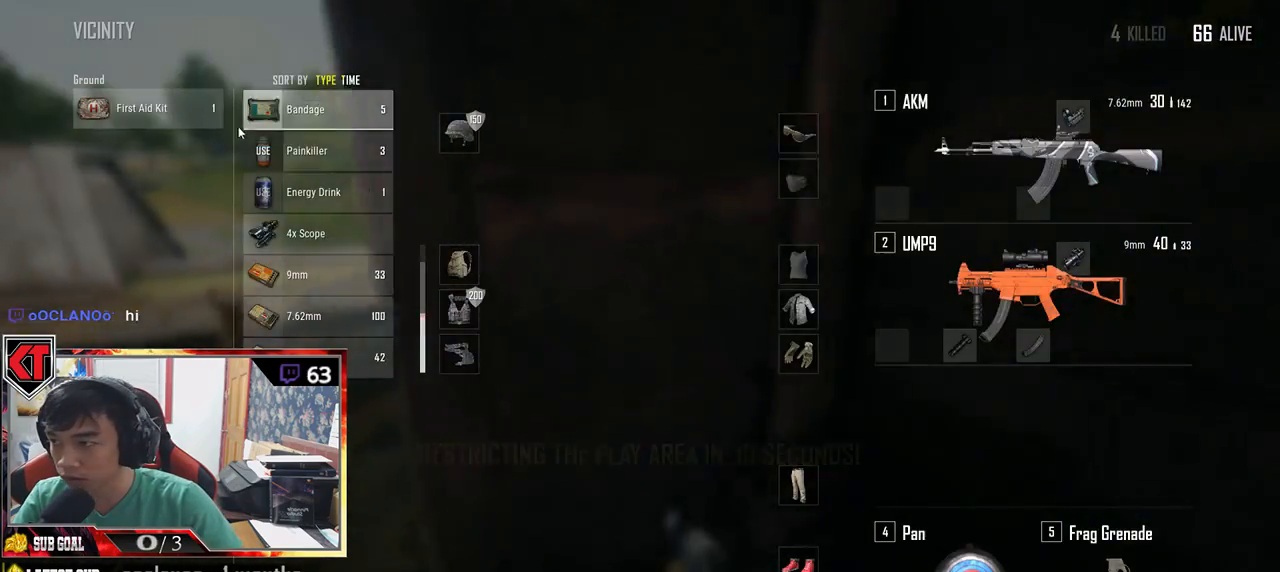
{"keys": ["d"], "mouse": [], "events": [[100, "mouse_left", "down"], [150, "s", "down"], [183, "a", "up"], [216, "mouse_left", "up"], [283, "d", "down"], [500, "s", "up"]]}
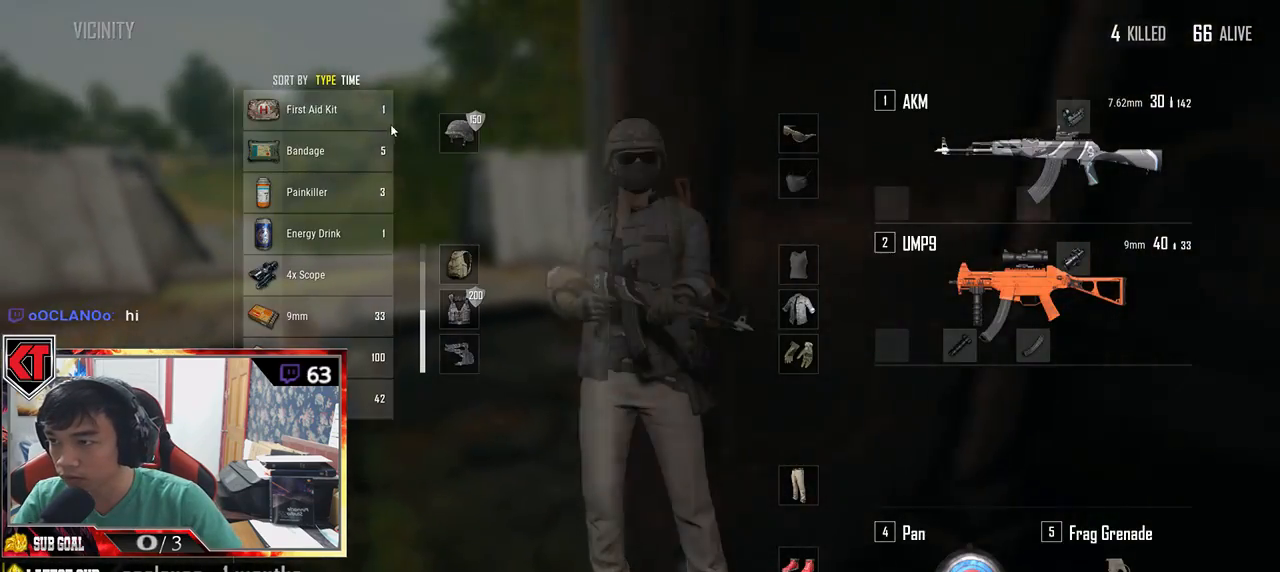
{"keys": [], "mouse": [], "events": [[150, "d", "up"], [433, "mouse_right", "down"], [500, "mouse_right", "up"]]}
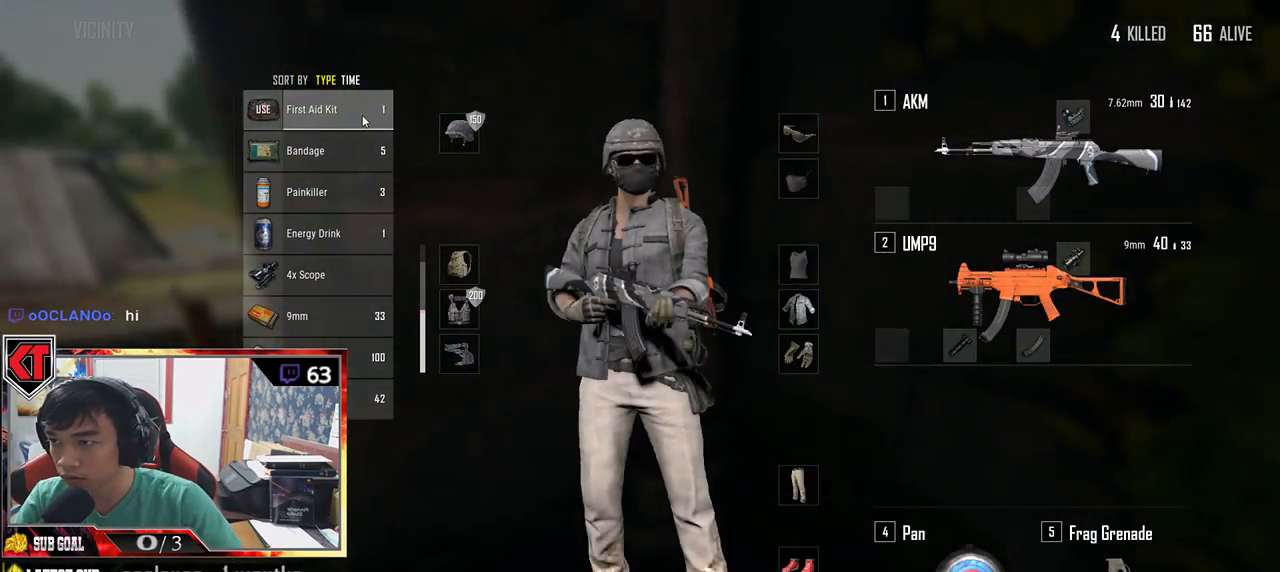
{"keys": [], "mouse": [], "events": [[216, "tab", "down"], [316, "tab", "up"]]}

^^^^^^^^

* [Your goal]:
In transcribing the lines above, omit the images and keep all else exact.

* [Problem solution]:
{"keys": ["d"], "mouse": [], "events": [[100, "mouse_left", "down"], [150, "s", "down"], [183, "a", "up"], [216, "mouse_left", "up"], [283, "d", "down"], [500, "s", "up"]]}
{"keys": [], "mouse": [], "events": [[150, "d", "up"], [433, "mouse_right", "down"], [500, "mouse_right", "up"]]}
{"keys": [], "mouse": [], "events": [[216, "tab", "down"], [316, "tab", "up"]]}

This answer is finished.